Seorang teman lama mengabarkan bahwa salah satu teman kita ada yang mau di DO dari sekolahnya. Kabar via SMS itu tak cukup membuatku kaget. Ya, karena aku tahu siapa dan mengapa ia sampai bisa dapat musibah seperti itu.

Sebut sajalah Adi. Aku mulai mengenalnya dua tahun silam. Dan beberapa bulan lalu memang sempat dekat denganku. Tapi tak lebih dari sebulan, hubungan itu sirna. Aku bersyukur lah. Itu tandanya aku nggak masuk dalam dunianya.

Dia memang bukan dari keluarga kebanyakan, melainkan sedikit lebih “unik”. Aneh, menurutku. Tidak ideal dan tidak seharusnya begitu. Tapi tak perlulah aku mengurusi mereka. Dan kini, aku benar-benar bersyukur bisa lepas dari dia.

Adi sekolah di SMA yang terkenal sebagai sekolah (maaf) buangan. Karena di situlah pusat anak-anak nakal yang tidak diterima di sekolah favorit. Sejak dulu memang sudah begitu. Kondisi ini diperparah dengan orang tuanya yang memang berbeda dari orang tua pada umumnya. Dengan ibu yang doyan main, dan seorang nenek yang sudah tua untuk mengawasi semua gerak-geriknya. Ayahnya? Aku tak pernah tahu. Paman-pamannya lah yang menggantikan posisi ayahnya itu.

Entah kenakalan apa yang  belum pernah ia lakoni. Mulai dari merokok, minum minuman beralkohol, balap liar, membolos, melawan orang tua, pulang larut malam, dan berbagai kenakalan remaja lainnya. Herannya, bukannya menyesal telah melakukan rentetan kenakalan itu Adi seakan mengganggap itu semua adalah prestasinya.

Ia selalu menceritakan semua kenakalannya dengan bangga. Laksana orang-orang sukses yang menceritakan kesuksesannya. Aku hanya mengeryitkan kening tatkala mendengarnya mulai berceloteh. Sebagai teman, tentu aku mengingatkan dia agar mengurangi kenakalannya itu.

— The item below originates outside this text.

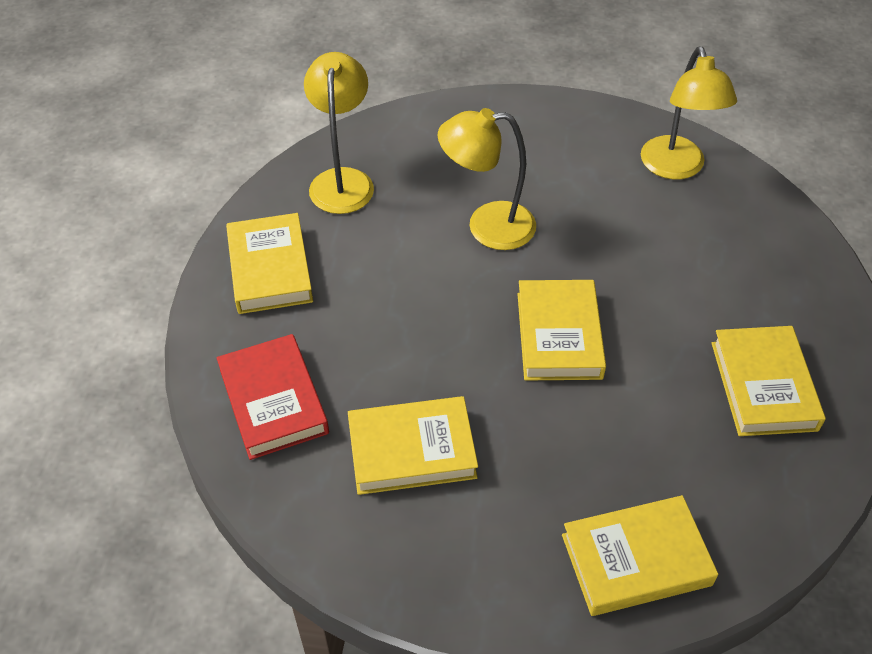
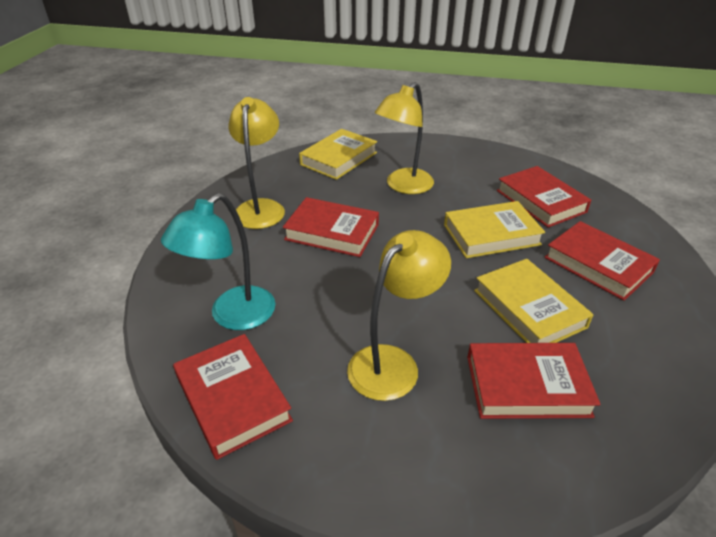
red book: [217,334,329,460] = 1 -> [173,334,293,460] [283,197,379,257] [467,343,601,419] [497,166,591,228] [545,221,660,301] = 5
turquoise lamp: none = 0 -> [161,193,276,330] = 1
yellow book: [226,213,313,314] [348,396,478,495] [518,280,606,381] [562,495,718,616] [712,326,826,436] = 5 -> [299,129,377,180] [444,201,545,258] [474,259,594,343] = 3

Tapi apa daya rupanya kuping Adi sudah bebal dengan berbagai bentuk nasihat.

Jadi, kalau sampai dia benar di DO itu salah dia sendiri. Masa remaja memang masa-masa bahagia. Tapi bukan berarti kita bisa melakukan kenakalan sesuka hati. Oke, aku akui nakal memang mengasyikkan. Membantah orang tua, main sampai larut, kebut-kebutan di jalan, membolos, semua adalah kegiatan yang mengasyikkan.

Tapi, apa kita nggak mikir masa depan? Apa kita nggak pingin punya masa depan yang cerah? Apa kita nggak pingin sukses? Apa kita nggak pingin hidup enak nantinya?

Pada akhirnya pilihan ada di tangan kamu masing-masing.